Anna Calvi
The English-Italian diva pens torch songs for the new millennium
By: Dan Grunebaum | Feb 1, 2012 | Issue: 932 | No Comments | 2,401 views

Courtesy of Hostess

With her hard-to-pin-down sound, bee-sting lips and bottomless blue eyes, it’s no shocker to learn that Anna Calvi has just snagged a 2012 European Border Breakers Award. When I catch up with her in the Netherlands, she’s sleeping it off following the last night’s awards ceremony.
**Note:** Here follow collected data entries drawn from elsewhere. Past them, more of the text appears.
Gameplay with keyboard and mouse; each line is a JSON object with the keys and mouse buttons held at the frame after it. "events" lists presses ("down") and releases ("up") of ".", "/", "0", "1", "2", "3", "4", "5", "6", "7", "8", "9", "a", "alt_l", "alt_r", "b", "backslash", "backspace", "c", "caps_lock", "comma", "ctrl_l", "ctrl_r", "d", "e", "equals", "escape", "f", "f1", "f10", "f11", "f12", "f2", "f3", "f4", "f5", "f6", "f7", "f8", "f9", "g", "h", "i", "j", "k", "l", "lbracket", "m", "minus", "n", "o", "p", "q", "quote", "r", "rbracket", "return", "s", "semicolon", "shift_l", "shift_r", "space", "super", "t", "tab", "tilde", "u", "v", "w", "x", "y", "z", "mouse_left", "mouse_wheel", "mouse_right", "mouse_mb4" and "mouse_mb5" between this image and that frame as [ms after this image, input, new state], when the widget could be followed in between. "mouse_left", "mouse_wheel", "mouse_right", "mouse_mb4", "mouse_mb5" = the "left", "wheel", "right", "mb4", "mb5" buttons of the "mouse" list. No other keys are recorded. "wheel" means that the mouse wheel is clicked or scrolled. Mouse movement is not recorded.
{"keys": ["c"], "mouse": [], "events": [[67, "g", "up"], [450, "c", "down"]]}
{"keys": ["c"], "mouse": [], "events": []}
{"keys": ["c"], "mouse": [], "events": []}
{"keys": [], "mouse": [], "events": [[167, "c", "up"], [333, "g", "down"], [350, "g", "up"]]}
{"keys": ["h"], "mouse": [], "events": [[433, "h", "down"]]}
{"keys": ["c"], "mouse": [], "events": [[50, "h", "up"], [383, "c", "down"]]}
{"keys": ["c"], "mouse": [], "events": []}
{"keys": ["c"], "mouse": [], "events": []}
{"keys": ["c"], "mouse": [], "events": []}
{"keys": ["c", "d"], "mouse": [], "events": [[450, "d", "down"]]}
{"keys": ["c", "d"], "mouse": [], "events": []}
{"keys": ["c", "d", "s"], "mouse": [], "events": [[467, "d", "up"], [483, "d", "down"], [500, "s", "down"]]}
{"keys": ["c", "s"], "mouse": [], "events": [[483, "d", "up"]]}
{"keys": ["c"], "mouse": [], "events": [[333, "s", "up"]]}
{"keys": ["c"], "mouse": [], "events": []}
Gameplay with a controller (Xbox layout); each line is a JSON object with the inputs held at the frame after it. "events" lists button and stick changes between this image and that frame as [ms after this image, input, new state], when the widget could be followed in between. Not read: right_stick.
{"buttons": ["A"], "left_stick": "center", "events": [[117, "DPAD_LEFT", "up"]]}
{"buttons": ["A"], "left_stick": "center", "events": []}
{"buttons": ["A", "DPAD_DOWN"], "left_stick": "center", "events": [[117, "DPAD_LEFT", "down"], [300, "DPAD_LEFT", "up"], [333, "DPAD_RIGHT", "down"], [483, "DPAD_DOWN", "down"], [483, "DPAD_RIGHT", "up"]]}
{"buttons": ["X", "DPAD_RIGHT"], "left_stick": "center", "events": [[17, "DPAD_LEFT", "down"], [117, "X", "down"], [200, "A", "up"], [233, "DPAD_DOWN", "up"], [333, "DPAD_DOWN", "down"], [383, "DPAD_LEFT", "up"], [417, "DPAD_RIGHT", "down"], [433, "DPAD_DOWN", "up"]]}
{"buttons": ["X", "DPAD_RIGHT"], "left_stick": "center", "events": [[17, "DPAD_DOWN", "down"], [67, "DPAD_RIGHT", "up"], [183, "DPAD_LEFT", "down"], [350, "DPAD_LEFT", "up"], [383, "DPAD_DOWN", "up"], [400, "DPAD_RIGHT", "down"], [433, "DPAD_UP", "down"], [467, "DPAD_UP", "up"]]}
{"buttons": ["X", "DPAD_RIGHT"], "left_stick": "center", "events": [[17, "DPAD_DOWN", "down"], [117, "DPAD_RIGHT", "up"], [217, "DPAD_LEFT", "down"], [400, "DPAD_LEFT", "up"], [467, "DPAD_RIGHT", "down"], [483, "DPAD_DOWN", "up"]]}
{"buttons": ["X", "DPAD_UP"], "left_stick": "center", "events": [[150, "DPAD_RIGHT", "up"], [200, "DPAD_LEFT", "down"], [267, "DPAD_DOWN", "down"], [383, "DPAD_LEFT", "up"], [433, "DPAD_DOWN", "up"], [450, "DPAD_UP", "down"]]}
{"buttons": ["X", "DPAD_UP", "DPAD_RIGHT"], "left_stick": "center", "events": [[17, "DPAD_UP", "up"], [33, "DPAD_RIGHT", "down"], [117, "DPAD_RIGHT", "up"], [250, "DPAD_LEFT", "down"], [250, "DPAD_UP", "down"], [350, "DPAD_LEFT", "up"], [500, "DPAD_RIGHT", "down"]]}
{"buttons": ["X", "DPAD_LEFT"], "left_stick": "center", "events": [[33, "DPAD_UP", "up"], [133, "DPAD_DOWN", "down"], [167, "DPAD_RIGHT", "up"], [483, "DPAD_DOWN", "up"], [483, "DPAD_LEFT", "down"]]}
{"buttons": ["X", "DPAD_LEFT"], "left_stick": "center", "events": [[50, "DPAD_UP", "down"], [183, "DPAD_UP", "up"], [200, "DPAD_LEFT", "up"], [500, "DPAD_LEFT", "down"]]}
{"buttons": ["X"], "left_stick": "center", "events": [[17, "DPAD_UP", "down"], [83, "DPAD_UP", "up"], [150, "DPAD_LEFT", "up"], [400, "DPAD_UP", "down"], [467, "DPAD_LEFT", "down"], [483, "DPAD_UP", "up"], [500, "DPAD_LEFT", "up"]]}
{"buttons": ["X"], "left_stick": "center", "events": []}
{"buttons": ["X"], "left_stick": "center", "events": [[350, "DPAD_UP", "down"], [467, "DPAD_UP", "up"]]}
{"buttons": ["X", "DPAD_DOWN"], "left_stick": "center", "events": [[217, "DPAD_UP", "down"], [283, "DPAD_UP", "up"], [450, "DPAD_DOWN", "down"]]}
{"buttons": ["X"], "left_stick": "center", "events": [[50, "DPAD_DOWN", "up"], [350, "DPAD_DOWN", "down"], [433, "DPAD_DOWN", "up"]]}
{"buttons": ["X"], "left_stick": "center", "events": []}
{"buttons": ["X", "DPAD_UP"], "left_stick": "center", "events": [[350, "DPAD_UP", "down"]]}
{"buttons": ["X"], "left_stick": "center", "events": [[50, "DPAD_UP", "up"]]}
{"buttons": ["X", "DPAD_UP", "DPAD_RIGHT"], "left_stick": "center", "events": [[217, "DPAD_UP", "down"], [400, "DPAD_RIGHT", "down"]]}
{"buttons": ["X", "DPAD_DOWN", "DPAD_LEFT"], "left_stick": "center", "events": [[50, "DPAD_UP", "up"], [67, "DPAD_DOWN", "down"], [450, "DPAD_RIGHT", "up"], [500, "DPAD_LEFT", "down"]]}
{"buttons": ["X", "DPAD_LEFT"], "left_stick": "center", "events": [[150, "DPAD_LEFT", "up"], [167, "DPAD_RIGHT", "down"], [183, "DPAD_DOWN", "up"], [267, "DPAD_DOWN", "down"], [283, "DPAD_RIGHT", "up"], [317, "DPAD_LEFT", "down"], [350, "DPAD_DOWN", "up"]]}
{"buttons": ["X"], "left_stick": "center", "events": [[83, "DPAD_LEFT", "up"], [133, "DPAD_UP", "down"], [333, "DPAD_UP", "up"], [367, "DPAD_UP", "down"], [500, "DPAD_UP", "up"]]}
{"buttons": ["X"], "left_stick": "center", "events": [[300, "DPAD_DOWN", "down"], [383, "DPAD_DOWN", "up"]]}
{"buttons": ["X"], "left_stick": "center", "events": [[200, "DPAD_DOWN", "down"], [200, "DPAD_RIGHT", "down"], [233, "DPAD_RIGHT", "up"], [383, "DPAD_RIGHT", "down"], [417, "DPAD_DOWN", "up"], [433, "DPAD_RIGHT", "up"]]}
“Yeah it was good,” she allows sleepily. “It’s nice to be appreciated for what you do. They choose someone from each country, someone who has done well in Europe.” For the record, Calvi didn’t receive any cash from the EU-sponsored awards, but—like previous winner Adele—only a “small statue with stars on it.”

For what reason did the EU recognize her for crossing borders? “I think my music isn’t particularly English sounding,” she offers. “My influences are quite wide and not specifically English. Perhaps that’s why it’s resonated in other countries.”

With the psychedelic darkness of a Nick Cave song or David Lynch soundtrack, Calvi’s sound bears little in common with the Amy Winehouse/Adele brand of neo soul currently dominating the charts. That didn’t stop her from being nominated for a Mercury Music Prize, BRIT Award, or being named one to watch in BBC’s Sound of 2011 poll.

“I grew up listening to my father’s record collection,” she explains. “There was a lot of Captain Beefheart and all these ’60s bands as well as classical and jazz like Django Reinhardt. I also fell in love with composers like Debussy and Ravel. I had a very wide spectrum of music that I’d listen to, but I didn’t feel like I was weird or anything.”

Born with two dislocated hips, Calvi was in and out of hospitals for the first years of her life. “I had to have lots of operations to try to correct that,” she recalls. “The way that children deal with stress is to get lost in their imagination, which is something I did a lot and continue to do. It’s an essential part of being a creative person—I taught myself guitar from age eight and just got obsessed and lost in it.”

When she sings, “It’s just the devil in me,” on “Desire,” from last year’s eponymous debut, it’s hard not to get lost oneself in Calvi’s lush musical world. But it’s not difficult to fathom why legendary producer Brian Eno chose to work with her and called her the biggest thing since Patti Smith.

However, Calvi is somewhat reticent when talking about her songs. “There weren’t any specific experiences—it’s not like I had a break-up and then wrote a song,” she says, when asked what informed the creation of her album. “I really wanted to tell the story of the songs through the music and not just the lyrics, to create an atmosphere for each song, as if it were a film. I wanted to make it passionate—that was my main idea for the album.”

Calvi’s sense of theater extends from the music to her bold fashion statements and the lush visuals that accompany her videos. “I wanted to express the passion in my music,” she continues, “which is why I dress in flamenco fashion. I really love the music and wanted to capture that sense of drama.”

The petite singer makes her Japan debut next week at posh Roppongi supper club Billboard Live. This is followed by an appearance at the new Hostess Club Weekender indie rock showcase, where she’ll be performing alongside the likes of Spiritualized and Atlas Sound.

Are people around her concerned about her coming to Japan? “Concerned? About what?” she asks. Seems like Fukushima may have fallen off the international radar. “It’s my first time to Japan,” she says, brushing off the gloom-and-doom. “I’m really excited because I’ve always wanted to go there. It should be cool.”

Billboard Live, Feb 17 (listing) and Hostess Club Weekender, Feb 19 (listing).